The latest figures from ONS published today show that construction output fell sharply in January, with falls across almost every sector of the £100 billion industry. Overall, construction output in January was 6.3 per cent lower than in December and 7.9 per cent lower than it was one year ago.
Commenting on these latest figures, Noble Francis, Economics Director at the Construction Products Association said: “Although poor weather during January undoubtedly exacerbated conditions, the construction output figures illustrate the current state of the industry, where output is now 17 per cent lower than it was just five years ago. Output in the last three months was 11.0 per cent lower than in the previous three months and 10.2 per cent lower than a year earlier. Furthermore, these latest figures clearly indicate that construction output is likely to fall in Q1, worsening conditions for the wider economy.

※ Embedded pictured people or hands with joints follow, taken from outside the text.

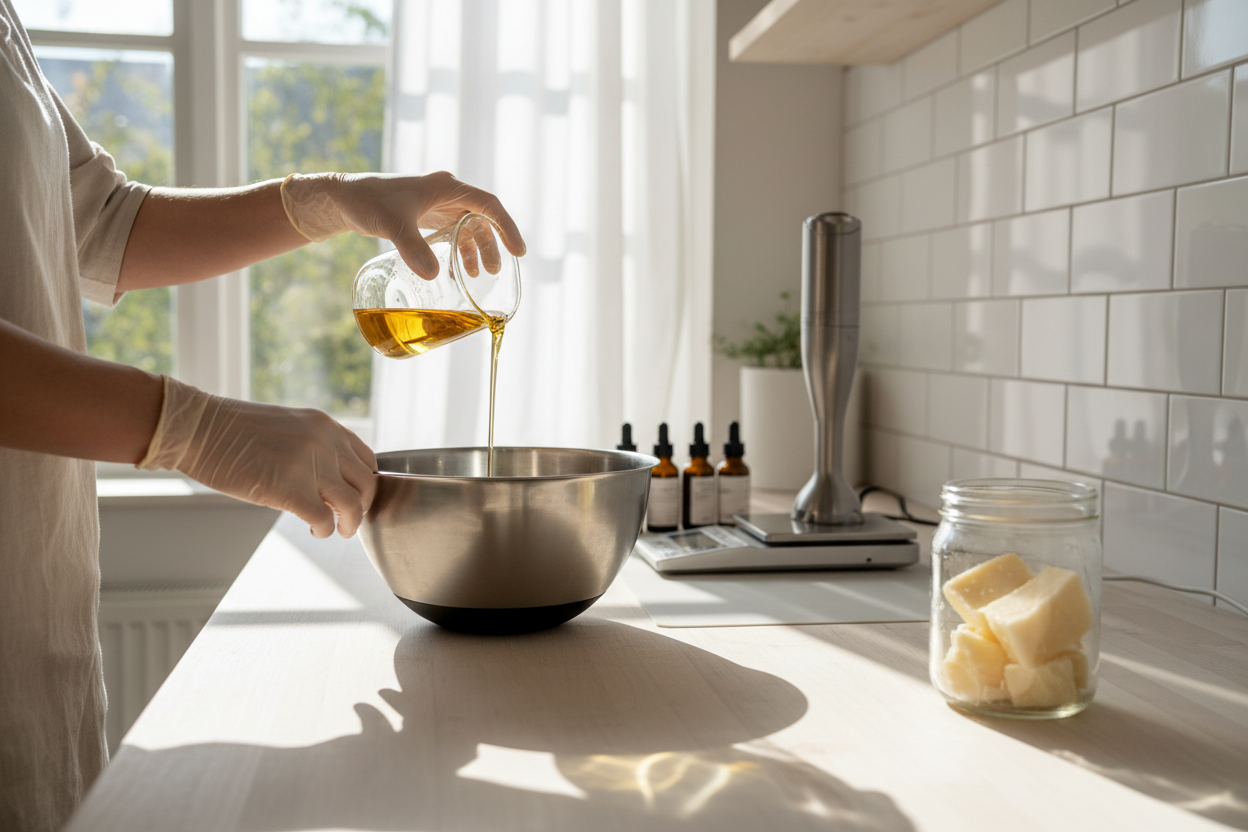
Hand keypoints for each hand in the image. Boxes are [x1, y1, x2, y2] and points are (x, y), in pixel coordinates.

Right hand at [139, 377, 376, 537]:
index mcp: (326, 425)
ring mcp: (310, 466)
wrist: (198, 428)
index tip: (358, 497)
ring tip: (337, 530)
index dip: (365, 484)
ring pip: (353, 506)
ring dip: (349, 524)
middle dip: (362, 507)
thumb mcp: (289, 427)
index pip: (367, 459)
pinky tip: (314, 531)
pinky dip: (324, 531)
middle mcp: (325, 443)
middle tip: (349, 519)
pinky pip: (324, 520)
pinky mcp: (291, 490)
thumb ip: (315, 447)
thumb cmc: (233, 430)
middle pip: (367, 484)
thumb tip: (330, 481)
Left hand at [280, 171, 525, 279]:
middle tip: (496, 271)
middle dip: (492, 245)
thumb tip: (435, 276)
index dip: (506, 227)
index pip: (488, 205)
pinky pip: (451, 232)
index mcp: (446, 187)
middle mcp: (445, 194)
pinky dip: (458, 250)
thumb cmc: (367, 202)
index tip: (518, 251)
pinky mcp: (424, 216)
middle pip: (480, 219)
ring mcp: (435, 205)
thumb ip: (413, 248)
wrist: (342, 198)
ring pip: (466, 227)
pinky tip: (456, 269)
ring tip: (478, 275)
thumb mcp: (392, 225)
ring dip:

“Of most concern, the falls occurred across all areas of construction. The effects of public sector cuts can clearly be seen as public housing output in the three months to January was 13.5 per cent lower than in the previous three months and 20.5 per cent lower than a year earlier. Private sector construction also endured sharp falls and output in commercial, the largest construction sector, fell 11.3 per cent in the three months to January compared to the previous year.”
“Government has made a large number of announcements over the past two years including £5.5 billion capital investment in Autumn Statement 2012 in addition to £4.69 billion capital investment and £20 billion private finance investment for infrastructure in Autumn Statement 2011. However, infrastructure output in the three months to January was 9 per cent lower than a year earlier. With the Budget in less than two weeks, it is critical that the Chancellor focuses on delivery rather than announcements. If this capital investment occurred then it would provide an additional 0.8 per cent GDP growth for the UK economy.”
Steve McGuckin, UK managing director of the global programme management consultancy Turner & Townsend, said: “Sadly the momentum of the last quarter of 2012 has not been maintained, and the construction sector risks being recast as the fall guy of the British economy. Across all construction sectors, output is down once again, with the fall in infrastructure work particularly worrying. The government’s hopes of the private sector pumping desperately needed money into infrastructure and helping the economy build its way to recovery look further away by the day.
“Q4’s brief uptick in total construction output is starting to look like a blip, possibly boosted by projects put on hold during the Olympics and restarted at the end of the year. Shorn of that temporary boost, January’s figures look much less encouraging. But for all that, sentiment is improving. We’ve seen brisk levels of activity at the very front end of the industry, particularly in Scotland and Ireland.
“There is a growing sense that things have at least bottomed out. This pragmatism is finally persuading some developers to stop sitting on their hands and start moving again. But progress is clearly going to be slow.”